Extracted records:

○ ○ ○ ○ ○

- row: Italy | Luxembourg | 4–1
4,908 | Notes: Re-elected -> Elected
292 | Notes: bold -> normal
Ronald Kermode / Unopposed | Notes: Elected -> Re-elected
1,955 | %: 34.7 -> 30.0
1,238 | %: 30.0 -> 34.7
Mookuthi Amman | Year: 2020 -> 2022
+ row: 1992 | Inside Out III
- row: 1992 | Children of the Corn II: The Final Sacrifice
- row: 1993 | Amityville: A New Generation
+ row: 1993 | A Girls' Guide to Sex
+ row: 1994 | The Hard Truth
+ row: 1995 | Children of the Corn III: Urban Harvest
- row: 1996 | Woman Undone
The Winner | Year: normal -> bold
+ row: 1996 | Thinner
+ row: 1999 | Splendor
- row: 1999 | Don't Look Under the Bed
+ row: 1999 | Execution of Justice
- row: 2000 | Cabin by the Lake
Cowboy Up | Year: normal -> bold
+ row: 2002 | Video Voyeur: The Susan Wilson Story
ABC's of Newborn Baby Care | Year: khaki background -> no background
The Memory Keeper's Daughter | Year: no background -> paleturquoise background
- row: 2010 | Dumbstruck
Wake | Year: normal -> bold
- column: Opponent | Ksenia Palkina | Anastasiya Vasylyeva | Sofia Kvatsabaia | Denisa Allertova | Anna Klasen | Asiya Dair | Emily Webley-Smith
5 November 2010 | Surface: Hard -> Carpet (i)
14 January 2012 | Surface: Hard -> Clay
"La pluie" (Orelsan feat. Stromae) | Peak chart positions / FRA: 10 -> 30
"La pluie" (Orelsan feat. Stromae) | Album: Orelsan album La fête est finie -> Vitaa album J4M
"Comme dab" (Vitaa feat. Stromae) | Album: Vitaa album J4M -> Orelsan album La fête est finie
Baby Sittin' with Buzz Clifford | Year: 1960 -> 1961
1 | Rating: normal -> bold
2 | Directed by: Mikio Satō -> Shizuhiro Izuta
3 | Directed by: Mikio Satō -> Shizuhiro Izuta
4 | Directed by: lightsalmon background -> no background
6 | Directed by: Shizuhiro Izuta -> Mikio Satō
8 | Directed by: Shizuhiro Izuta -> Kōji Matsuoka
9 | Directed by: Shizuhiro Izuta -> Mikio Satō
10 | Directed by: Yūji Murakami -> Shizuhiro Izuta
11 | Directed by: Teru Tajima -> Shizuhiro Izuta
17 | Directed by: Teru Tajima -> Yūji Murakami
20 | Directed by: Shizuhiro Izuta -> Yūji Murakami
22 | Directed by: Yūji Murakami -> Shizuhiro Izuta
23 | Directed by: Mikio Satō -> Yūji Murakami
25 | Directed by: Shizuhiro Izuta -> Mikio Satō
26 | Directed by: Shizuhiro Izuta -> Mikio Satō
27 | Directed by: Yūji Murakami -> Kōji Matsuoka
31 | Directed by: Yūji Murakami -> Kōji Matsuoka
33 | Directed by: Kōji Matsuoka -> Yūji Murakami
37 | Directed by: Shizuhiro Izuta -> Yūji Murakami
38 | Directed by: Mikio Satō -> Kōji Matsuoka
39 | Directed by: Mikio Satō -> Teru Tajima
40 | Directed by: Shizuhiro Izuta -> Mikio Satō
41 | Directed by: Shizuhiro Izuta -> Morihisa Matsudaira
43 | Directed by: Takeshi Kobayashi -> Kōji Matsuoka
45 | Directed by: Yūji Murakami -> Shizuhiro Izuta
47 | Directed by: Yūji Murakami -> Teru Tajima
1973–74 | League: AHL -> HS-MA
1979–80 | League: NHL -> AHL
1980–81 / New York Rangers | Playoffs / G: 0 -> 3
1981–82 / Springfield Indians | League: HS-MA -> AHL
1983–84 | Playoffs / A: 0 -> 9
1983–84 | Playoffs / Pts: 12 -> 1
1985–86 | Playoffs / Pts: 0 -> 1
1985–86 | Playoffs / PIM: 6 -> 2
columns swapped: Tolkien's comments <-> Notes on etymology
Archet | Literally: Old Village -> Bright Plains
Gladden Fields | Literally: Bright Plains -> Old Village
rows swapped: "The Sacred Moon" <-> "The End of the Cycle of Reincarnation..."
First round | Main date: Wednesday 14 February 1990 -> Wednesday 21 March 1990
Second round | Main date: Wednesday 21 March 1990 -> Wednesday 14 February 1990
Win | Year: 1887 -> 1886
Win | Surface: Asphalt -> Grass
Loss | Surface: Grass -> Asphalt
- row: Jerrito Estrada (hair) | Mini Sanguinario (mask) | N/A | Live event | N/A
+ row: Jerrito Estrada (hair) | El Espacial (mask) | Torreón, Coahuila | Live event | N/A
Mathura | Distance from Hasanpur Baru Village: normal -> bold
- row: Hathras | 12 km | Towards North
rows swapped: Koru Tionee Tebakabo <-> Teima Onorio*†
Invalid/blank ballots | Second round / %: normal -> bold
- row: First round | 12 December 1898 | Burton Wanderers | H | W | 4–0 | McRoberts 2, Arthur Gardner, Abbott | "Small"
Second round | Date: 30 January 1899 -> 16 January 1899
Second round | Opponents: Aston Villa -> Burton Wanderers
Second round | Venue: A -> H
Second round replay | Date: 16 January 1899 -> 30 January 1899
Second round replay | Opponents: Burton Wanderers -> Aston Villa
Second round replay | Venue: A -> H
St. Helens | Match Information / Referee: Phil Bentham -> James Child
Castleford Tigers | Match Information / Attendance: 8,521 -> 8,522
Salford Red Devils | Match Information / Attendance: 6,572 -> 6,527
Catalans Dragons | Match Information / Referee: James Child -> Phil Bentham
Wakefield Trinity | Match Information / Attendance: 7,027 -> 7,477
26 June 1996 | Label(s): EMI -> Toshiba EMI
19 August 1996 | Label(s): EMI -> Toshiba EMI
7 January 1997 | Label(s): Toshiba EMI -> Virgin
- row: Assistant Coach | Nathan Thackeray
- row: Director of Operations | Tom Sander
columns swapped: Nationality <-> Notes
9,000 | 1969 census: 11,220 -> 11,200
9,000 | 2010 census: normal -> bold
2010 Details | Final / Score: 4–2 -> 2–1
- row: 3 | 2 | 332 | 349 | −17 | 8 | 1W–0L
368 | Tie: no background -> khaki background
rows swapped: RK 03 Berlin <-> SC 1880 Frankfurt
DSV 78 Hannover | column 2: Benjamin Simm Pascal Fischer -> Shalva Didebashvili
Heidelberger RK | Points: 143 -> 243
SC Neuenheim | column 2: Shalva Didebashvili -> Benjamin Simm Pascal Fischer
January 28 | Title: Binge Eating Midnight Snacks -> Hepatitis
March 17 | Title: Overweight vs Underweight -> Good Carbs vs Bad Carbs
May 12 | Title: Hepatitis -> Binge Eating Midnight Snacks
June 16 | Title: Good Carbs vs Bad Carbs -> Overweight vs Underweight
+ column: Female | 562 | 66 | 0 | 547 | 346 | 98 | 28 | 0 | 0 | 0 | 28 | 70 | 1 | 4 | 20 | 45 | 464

○ ○ ○ ○ ○

● **Aim**
Copy out the lines from the first one through the line containing "- row: 1993 | Amityville: A New Generation", including both of those lines.

● **Answer to this exercise**
- row: Italy | Luxembourg | 4–1
4,908 | Notes: Re-elected -> Elected
292 | Notes: bold -> normal
Ronald Kermode / Unopposed | Notes: Elected -> Re-elected
1,955 | %: 34.7 -> 30.0
1,238 | %: 30.0 -> 34.7
Mookuthi Amman | Year: 2020 -> 2022
+ row: 1992 | Inside Out III
- row: 1992 | Children of the Corn II: The Final Sacrifice
- row: 1993 | Amityville: A New Generation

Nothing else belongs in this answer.